Entries shown:
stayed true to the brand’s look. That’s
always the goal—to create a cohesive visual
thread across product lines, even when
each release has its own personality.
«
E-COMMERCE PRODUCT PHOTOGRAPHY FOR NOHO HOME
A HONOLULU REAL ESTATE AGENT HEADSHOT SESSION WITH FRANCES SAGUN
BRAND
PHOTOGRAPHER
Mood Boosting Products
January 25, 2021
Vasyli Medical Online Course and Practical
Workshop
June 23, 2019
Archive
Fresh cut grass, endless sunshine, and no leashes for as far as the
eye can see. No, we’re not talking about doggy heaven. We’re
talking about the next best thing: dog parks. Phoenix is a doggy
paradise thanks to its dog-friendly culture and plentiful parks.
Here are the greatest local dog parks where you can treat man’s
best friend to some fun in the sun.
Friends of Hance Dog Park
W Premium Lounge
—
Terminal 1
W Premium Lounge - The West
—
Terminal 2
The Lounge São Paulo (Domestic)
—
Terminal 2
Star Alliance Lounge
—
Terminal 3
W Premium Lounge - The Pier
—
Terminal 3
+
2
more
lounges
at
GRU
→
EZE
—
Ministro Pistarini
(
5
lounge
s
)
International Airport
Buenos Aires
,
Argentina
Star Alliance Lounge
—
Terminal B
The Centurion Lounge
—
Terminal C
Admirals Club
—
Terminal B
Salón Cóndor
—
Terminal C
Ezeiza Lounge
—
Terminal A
---
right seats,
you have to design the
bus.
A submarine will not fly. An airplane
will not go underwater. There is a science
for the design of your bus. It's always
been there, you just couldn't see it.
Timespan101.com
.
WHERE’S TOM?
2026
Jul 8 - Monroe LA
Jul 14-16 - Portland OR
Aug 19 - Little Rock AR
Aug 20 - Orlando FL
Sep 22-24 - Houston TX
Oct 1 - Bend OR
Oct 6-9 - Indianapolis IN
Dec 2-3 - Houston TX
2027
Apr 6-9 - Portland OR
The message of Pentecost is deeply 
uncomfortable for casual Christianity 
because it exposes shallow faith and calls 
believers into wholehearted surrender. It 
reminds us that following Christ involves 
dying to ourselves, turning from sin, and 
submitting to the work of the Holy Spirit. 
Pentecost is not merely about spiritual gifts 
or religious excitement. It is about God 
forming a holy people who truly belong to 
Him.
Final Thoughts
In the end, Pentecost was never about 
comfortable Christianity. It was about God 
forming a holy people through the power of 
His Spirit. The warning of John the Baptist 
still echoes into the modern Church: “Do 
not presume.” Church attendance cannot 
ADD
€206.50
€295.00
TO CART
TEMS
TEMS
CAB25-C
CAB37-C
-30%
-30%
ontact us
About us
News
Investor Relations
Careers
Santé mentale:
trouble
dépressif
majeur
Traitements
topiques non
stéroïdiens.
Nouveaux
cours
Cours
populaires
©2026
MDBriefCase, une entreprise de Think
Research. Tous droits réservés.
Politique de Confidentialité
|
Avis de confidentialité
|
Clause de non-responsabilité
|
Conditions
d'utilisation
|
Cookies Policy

Assignment: How many lines of the data above contain the string "Christianity"? Count a line only where the capitalization matches, and reply with the number alone.

Solution to this task: 2